Entrar na sala com confiança, mas também com argumentos sólidos e um sorriso, já vos coloca à frente no jogo.
P: Qual é uma faixa salarial realista que um profissional administrativo pode esperar em Portugal e como posso justificar um valor mais alto?
R: Esta é uma pergunta que recebo sempre, e é super importante desmistificar. Como mencionei no meu post, a realidade para um profissional administrativo em Portugal varia bastante, mas podemos falar de uma faixa salarial que geralmente vai de 940€ para quem está a começar ou tem menos experiência, até cerca de 2.170€ para os mais experientes e com responsabilidades acrescidas.
No entanto, “realista” é uma palavra chave aqui, pois depende muito da vossa localização (Lisboa ou Porto tendem a ter salários um pouco mais altos, por exemplo), do tamanho da empresa e, claro, da vossa experiência e especialização.
Para justificar um valor mais alto, não basta pedir, é preciso mostrar. Pensem em como as vossas competências e experiência trazem um retorno tangível para a empresa.

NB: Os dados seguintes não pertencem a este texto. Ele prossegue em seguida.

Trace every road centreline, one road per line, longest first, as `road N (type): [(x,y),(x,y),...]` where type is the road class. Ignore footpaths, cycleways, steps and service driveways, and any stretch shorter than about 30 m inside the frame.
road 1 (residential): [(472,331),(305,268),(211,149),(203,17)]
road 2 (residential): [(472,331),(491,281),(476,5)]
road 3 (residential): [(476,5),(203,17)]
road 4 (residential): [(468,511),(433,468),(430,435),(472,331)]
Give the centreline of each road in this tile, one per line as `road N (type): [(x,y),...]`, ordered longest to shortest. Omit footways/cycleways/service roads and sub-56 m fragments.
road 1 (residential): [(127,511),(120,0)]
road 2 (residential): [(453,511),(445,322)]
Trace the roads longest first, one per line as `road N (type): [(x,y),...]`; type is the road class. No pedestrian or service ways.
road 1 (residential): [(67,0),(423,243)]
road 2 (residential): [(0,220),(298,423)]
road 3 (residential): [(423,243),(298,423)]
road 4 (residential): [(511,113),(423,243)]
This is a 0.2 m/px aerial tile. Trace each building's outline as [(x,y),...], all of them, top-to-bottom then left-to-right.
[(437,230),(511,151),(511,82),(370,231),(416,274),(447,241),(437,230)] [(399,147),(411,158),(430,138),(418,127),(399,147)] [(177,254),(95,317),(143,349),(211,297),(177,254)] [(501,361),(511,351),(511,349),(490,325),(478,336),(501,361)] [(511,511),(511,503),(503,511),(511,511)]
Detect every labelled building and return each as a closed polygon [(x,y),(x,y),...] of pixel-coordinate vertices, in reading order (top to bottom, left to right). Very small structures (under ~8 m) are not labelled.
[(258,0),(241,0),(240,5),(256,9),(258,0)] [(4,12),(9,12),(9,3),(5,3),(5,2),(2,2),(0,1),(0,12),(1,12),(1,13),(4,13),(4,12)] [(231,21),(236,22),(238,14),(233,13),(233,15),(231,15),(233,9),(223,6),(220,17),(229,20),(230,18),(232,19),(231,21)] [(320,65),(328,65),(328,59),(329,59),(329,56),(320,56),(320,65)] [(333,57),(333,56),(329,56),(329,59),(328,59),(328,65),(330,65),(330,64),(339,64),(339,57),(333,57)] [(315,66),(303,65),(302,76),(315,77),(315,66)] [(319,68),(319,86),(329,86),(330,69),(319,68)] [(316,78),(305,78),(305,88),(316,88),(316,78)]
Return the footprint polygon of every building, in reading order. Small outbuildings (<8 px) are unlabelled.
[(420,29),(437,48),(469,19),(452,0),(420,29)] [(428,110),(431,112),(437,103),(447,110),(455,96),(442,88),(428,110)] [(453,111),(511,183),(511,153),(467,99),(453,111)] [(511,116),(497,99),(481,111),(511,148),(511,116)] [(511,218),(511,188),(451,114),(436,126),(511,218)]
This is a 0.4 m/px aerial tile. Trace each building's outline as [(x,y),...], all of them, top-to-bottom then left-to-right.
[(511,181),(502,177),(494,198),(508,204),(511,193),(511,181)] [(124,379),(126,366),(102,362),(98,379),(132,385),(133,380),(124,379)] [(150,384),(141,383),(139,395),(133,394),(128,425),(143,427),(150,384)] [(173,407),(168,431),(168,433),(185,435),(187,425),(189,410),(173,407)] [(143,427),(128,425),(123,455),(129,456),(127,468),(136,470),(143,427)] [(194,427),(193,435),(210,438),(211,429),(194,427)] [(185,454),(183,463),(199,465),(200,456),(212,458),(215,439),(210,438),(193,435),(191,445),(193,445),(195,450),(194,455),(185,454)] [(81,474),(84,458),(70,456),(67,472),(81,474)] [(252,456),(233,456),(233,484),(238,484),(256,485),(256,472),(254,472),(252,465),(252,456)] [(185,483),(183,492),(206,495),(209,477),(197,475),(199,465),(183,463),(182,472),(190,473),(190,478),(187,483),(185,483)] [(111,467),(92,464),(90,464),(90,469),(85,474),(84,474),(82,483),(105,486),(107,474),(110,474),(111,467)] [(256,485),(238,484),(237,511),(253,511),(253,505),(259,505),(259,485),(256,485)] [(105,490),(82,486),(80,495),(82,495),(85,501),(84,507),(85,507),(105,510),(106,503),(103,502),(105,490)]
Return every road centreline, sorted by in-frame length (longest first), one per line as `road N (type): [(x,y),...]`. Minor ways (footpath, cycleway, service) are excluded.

Eu sempre digo: não é sobre o que vocês precisam, mas sobre o valor que vocês adicionam. Se vocês são craques na gestão de tempo, na organização de eventos corporativos, na utilização de softwares específicos que a empresa usa (ou devia usar!), ou se têm certificações que vos diferenciam, realcem isso!
Contem histórias de sucesso, usem números, mostrem como vocês resolvem problemas e impulsionam a eficiência. Acreditem, a empresa quer investir em quem traz resultados, e o vosso trabalho administrativo é a espinha dorsal de qualquer organização!
P: E se a proposta inicial da empresa estiver abaixo das minhas expectativas? Devo aceitar ou tentar negociar mais?
R: Ah, a temida proposta abaixo das expectativas! Já passei por isso e sei o nó na garganta que dá. A minha primeira dica é: não aceitem de imediato!
Respirem fundo e peçam tempo para pensar. Uma resposta impulsiva raramente é a melhor. Depois, é hora de voltar à vossa lista de valor.
A empresa fez uma proposta, o que é ótimo, mas agora é a vossa vez de contra-argumentar. Com calma e confiança, reiterem o vosso valor, as vossas qualificações únicas e as contribuições que podem trazer – ou que já trouxeram.
Usem a pesquisa de mercado que fizeram para mostrar que o vosso pedido está alinhado com o que se pratica para um perfil como o vosso. E aqui vai uma sugestão de quem já esteve lá: considerem negociar não só o salário base, mas também outros benefícios.
Um seguro de saúde mais completo, flexibilidade de horário, oportunidades de formação e desenvolvimento profissional, mais dias de férias, ou até um bónus de desempenho podem fazer toda a diferença e, muitas vezes, são mais fáceis de conseguir do que um aumento substancial no salário base.
A negociação é uma dança, não uma batalha. Se a empresa vos quer, eles estarão dispostos a encontrar um meio-termo. O importante é saber qual é o vosso limite e, claro, nunca se sintam pressionados a aceitar algo que não vos valoriza.